Immigrant women’s ability to ensure their family’s health and safety is directly undermined by anti-immigrant policies that create an environment of intense and unrelenting fear. This fear significantly restricts immigrant women’s mobility and access to services:  during our interviews, IWPR researchers heard stories of women who avoided taking their injured children to the emergency room, refused to seek legal protection from abuse at home and in the workplace, and did not try to seek other forms of assistance for which they were eligible. Those who did seek access to public services sometimes faced serious consequences: one organization spoke about a client who called 911 for help during a domestic violence incident, only to be questioned by the operator about her immigration status.  

Denial of immigrant women’s reproductive rights is also built into the detention and deportation process. Respondents to the study spoke about situations in which officials failed to allow immigrant parents to communicate with their families and to secure alternative care for their children when they were taken into detention. The Women’s Refugee Commission has reported on family separation as a result of detention policies, including cases in which authorities placed children in foster care (and sometimes even initiated adoption proceedings) without notifying parents. Women and members of the LGBTQ community face particularly high rates of physical and sexual violence in detention, compounding the trauma of bodily and reproductive sovereignty already under attack.

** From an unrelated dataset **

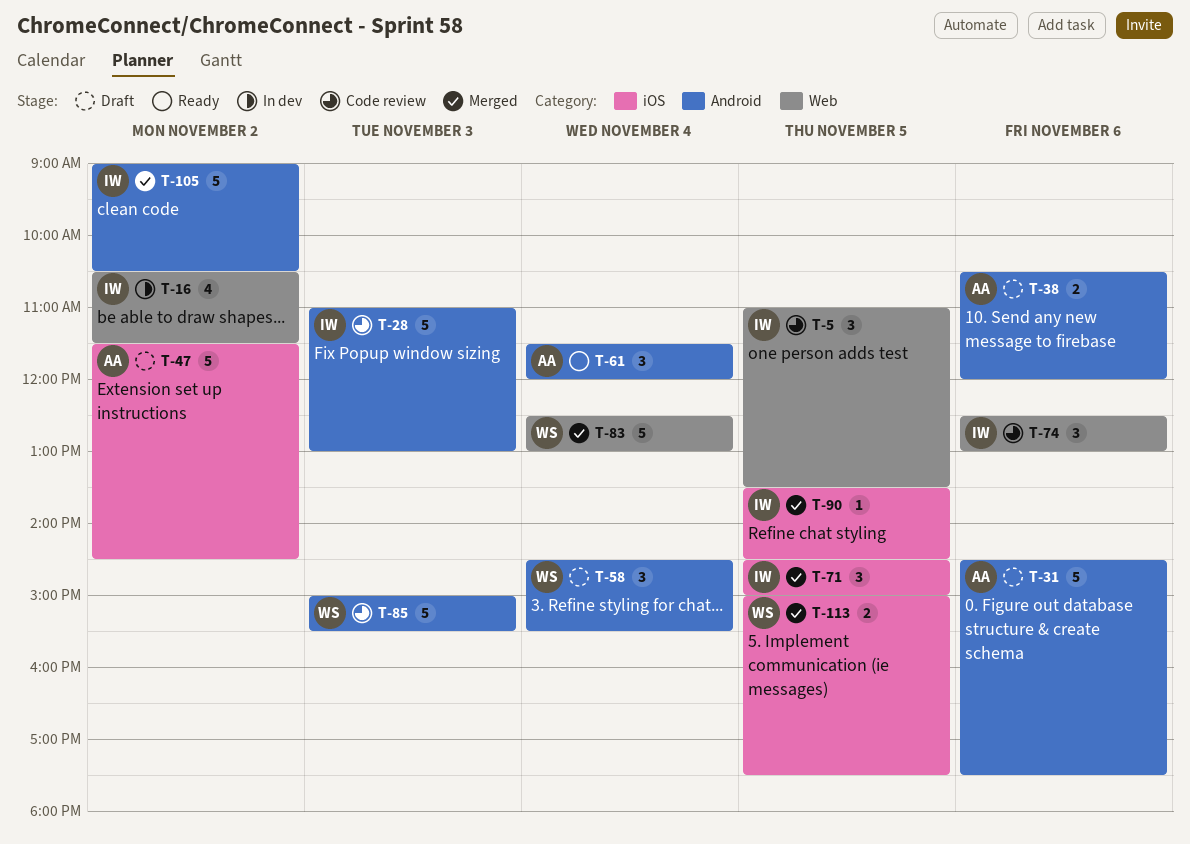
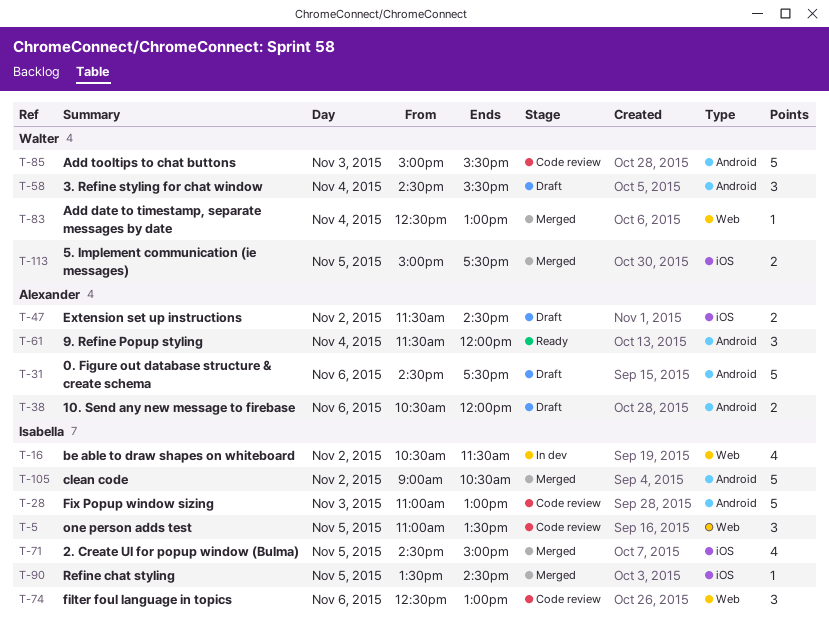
T-47, estimate: 5 -> 2
T-71, estimate: 3 -> 4
T-83, estimate: 5 -> 1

In spite of widely available research that overwhelmingly demonstrates that immigration and detention policies in the United States are abusive of basic human rights, destructive to communities, and ineffective at achieving their purported goals, many policymakers continue to push for increasingly stringent anti-immigrant policies. Their actions demonstrate a careless disregard for immigrants’ reproductive and human rights. A closer look, however, suggests that the rhetoric behind these policies is in fact often grounded in an understanding of the interconnectedness of reproductive rights and anti-immigrant policy (see, for example, arguments against immigrants’ 14th Amendment rights).  Immigrant women’s access to reproductive justice isn’t an accidental casualty in the war on illegal immigration, it’s a strategic target.